_Stored data_.

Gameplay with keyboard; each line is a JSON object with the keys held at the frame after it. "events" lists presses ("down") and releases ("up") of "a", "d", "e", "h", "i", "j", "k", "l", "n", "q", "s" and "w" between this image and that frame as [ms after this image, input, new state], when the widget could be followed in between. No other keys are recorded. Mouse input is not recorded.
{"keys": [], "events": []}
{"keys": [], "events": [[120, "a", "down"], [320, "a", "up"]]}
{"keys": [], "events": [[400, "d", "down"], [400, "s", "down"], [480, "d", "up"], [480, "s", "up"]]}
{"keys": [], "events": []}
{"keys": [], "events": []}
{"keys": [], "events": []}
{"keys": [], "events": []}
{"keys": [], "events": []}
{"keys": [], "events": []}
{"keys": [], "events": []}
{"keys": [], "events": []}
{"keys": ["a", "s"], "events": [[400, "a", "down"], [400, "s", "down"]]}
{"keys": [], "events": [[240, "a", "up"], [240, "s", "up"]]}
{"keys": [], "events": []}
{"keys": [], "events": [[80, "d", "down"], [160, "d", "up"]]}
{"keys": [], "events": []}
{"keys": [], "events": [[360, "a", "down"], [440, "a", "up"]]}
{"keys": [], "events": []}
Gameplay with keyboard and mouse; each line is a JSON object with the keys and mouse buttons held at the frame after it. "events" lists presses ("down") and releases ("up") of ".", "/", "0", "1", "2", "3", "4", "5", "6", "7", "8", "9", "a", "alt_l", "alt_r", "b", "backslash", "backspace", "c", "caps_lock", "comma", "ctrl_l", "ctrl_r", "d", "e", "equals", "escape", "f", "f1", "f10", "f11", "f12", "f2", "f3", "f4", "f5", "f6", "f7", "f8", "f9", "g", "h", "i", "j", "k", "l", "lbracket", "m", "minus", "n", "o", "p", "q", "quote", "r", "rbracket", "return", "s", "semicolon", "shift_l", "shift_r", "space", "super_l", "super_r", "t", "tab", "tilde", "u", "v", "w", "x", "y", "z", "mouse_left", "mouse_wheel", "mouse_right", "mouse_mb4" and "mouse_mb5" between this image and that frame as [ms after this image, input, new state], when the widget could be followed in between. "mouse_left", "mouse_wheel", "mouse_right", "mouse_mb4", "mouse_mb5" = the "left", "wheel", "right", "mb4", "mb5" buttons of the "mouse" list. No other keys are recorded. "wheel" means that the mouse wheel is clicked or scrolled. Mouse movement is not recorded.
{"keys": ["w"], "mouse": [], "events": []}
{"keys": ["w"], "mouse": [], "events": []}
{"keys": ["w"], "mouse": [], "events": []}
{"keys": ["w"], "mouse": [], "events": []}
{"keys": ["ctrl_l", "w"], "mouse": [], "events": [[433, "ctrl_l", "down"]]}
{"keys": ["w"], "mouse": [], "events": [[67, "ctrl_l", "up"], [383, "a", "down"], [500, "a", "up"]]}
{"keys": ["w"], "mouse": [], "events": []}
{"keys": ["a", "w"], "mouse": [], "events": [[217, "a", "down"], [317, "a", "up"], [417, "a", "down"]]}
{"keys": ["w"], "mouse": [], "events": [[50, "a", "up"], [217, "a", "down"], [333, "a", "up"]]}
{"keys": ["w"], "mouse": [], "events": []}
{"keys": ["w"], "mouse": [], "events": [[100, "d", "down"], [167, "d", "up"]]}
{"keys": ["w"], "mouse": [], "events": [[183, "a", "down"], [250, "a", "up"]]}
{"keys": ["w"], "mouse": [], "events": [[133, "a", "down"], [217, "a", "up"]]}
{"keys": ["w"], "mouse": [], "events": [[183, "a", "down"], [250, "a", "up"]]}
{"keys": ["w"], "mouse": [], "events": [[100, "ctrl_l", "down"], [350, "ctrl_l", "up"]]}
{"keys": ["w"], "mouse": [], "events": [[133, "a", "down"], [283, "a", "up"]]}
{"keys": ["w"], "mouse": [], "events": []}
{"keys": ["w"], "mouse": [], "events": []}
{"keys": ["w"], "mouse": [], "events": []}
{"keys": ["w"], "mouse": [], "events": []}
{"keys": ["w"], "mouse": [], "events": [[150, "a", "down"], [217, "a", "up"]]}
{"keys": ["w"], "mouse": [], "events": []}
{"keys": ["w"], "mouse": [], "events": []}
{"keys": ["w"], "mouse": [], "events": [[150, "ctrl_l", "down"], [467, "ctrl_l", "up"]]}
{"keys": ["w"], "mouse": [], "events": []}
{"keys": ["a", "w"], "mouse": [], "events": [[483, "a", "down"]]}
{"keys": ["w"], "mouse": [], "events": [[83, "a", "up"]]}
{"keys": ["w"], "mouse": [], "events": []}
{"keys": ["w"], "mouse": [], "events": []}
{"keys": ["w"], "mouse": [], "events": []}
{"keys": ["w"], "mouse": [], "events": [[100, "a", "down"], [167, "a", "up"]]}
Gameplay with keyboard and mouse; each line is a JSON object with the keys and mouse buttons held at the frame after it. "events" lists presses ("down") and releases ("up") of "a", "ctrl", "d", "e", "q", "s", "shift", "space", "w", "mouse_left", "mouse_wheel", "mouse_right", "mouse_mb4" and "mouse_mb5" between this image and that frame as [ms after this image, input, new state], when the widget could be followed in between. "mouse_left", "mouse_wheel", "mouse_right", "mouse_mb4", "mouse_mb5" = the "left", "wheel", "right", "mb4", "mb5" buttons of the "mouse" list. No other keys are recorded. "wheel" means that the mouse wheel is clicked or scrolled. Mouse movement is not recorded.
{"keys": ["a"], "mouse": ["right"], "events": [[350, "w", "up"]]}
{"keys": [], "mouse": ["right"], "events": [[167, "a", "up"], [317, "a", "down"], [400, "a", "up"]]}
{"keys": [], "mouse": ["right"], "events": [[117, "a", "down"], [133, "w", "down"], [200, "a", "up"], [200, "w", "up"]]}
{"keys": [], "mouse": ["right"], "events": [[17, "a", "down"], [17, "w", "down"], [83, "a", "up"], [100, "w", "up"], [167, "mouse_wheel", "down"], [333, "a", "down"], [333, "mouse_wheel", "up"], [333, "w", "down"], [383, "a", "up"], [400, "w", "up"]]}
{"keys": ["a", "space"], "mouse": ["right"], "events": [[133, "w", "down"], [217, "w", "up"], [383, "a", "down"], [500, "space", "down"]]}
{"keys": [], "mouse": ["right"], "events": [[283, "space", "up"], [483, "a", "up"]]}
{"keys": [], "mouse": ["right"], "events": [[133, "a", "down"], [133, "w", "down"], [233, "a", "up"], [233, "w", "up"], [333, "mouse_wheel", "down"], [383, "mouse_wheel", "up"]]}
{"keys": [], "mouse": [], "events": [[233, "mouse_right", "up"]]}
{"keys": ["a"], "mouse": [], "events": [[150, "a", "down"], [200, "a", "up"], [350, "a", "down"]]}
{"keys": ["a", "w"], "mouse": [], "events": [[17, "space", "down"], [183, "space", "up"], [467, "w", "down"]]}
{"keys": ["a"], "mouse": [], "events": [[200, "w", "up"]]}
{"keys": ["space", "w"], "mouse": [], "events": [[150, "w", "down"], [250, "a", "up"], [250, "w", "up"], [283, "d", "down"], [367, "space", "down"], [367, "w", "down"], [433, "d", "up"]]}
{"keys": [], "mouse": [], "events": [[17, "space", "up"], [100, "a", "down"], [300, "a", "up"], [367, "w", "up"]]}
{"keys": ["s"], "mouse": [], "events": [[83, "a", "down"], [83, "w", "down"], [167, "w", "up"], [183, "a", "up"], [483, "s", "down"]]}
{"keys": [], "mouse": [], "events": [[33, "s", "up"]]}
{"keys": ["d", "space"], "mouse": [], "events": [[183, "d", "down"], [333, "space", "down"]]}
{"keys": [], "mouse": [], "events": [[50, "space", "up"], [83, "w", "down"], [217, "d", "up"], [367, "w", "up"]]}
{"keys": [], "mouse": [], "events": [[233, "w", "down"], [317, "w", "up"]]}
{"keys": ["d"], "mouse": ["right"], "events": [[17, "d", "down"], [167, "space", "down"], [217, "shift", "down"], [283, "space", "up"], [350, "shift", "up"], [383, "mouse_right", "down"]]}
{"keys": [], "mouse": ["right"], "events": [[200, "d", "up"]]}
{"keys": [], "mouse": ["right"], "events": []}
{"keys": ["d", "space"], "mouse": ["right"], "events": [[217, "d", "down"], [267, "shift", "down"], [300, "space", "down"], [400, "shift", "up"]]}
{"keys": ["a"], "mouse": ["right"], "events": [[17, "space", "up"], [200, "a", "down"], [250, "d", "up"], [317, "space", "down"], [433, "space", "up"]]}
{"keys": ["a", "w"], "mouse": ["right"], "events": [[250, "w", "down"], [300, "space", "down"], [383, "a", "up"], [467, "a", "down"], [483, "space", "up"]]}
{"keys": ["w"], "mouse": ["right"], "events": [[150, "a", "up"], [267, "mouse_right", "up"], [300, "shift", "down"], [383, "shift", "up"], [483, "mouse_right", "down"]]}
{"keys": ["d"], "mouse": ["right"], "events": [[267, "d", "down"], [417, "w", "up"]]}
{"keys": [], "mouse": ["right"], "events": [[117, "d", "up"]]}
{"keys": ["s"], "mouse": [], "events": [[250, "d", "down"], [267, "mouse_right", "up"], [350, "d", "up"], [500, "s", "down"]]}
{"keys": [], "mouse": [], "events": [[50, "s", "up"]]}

_Work required_. Show every line from the entries above in which "clicked" appears.

_Solution_.
Gameplay with keyboard and mouse; each line is a JSON object with the keys and mouse buttons held at the frame after it. "events" lists presses ("down") and releases ("up") of ".", "/", "0", "1", "2", "3", "4", "5", "6", "7", "8", "9", "a", "alt_l", "alt_r", "b", "backslash", "backspace", "c", "caps_lock", "comma", "ctrl_l", "ctrl_r", "d", "e", "equals", "escape", "f", "f1", "f10", "f11", "f12", "f2", "f3", "f4", "f5", "f6", "f7", "f8", "f9", "g", "h", "i", "j", "k", "l", "lbracket", "m", "minus", "n", "o", "p", "q", "quote", "r", "rbracket", "return", "s", "semicolon", "shift_l", "shift_r", "space", "super_l", "super_r", "t", "tab", "tilde", "u", "v", "w", "x", "y", "z", "mouse_left", "mouse_wheel", "mouse_right", "mouse_mb4" and "mouse_mb5" between this image and that frame as [ms after this image, input, new state], when the widget could be followed in between. "mouse_left", "mouse_wheel", "mouse_right", "mouse_mb4", "mouse_mb5" = the "left", "wheel", "right", "mb4", "mb5" buttons of the "mouse" list. No other keys are recorded. "wheel" means that the mouse wheel is clicked or scrolled. Mouse movement is not recorded.
Gameplay with keyboard and mouse; each line is a JSON object with the keys and mouse buttons held at the frame after it. "events" lists presses ("down") and releases ("up") of "a", "ctrl", "d", "e", "q", "s", "shift", "space", "w", "mouse_left", "mouse_wheel", "mouse_right", "mouse_mb4" and "mouse_mb5" between this image and that frame as [ms after this image, input, new state], when the widget could be followed in between. "mouse_left", "mouse_wheel", "mouse_right", "mouse_mb4", "mouse_mb5" = the "left", "wheel", "right", "mb4", "mb5" buttons of the "mouse" list. No other keys are recorded. "wheel" means that the mouse wheel is clicked or scrolled. Mouse movement is not recorded.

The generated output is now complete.